Copy all of the rows below verbatim, omitting the pictures.

*** Information shown ***

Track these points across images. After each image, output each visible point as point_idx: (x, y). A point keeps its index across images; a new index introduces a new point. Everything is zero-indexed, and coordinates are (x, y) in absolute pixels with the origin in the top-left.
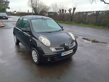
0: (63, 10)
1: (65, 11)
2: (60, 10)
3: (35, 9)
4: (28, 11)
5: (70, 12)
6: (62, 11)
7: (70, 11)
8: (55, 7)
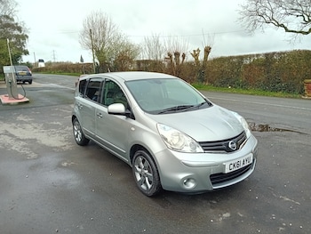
0: (177, 54)
1: (184, 56)
2: (169, 55)
3: (99, 53)
4: (82, 60)
5: (197, 59)
6: (174, 57)
7: (196, 56)
8: (153, 45)
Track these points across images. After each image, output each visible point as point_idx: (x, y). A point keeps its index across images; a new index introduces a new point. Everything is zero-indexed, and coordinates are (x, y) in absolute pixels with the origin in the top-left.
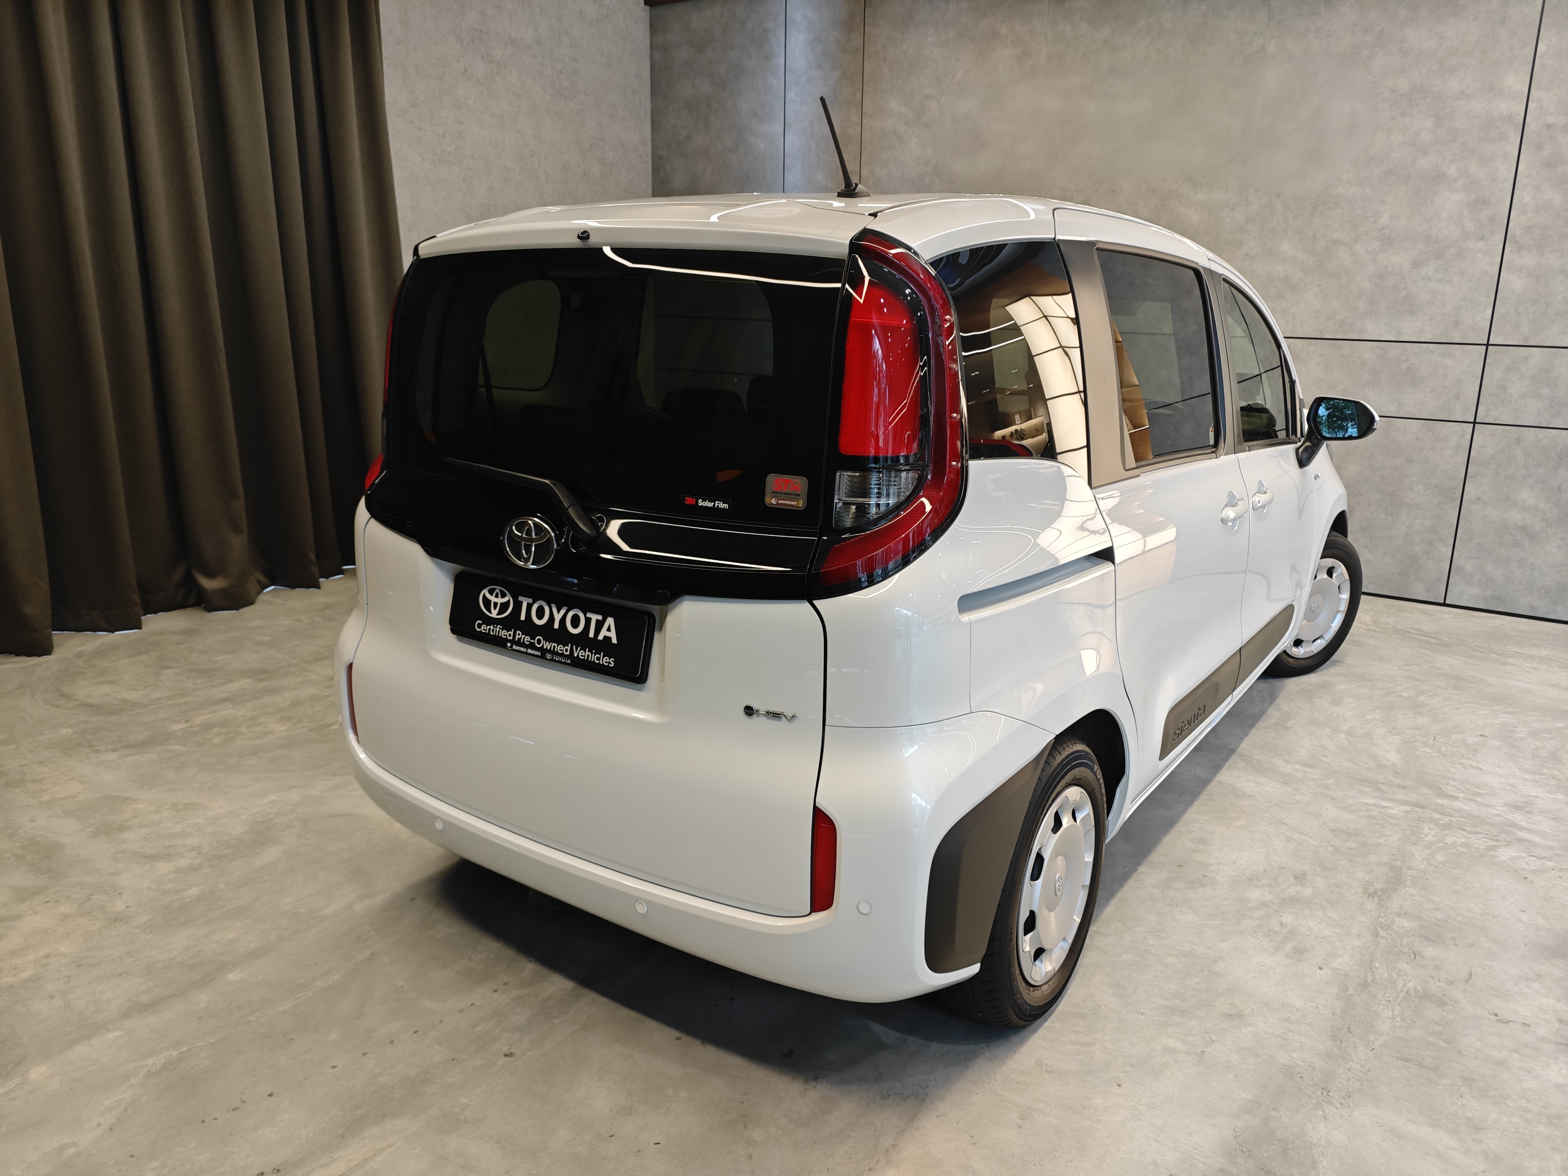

*** End of Information shown ***

## Result for this exercise:
Track these points across images. After each image, output each visible point as point_idx: (x, y). A point keeps its index across images; a new index introduces a new point. Everything is zero-indexed, and coordinates are (x, y) in absolute pixels with the origin in the top-left.
0: (63, 10)
1: (65, 11)
2: (60, 10)
3: (35, 9)
4: (28, 11)
5: (70, 12)
6: (62, 11)
7: (70, 11)
8: (55, 7)
0: (177, 54)
1: (184, 56)
2: (169, 55)
3: (99, 53)
4: (82, 60)
5: (197, 59)
6: (174, 57)
7: (196, 56)
8: (153, 45)
Track these points across images. After each image, output each visible point as point_idx: (x, y). A point keeps its index across images; a new index introduces a new point. Everything is zero-indexed, and coordinates are (x, y) in absolute pixels with the origin in the top-left.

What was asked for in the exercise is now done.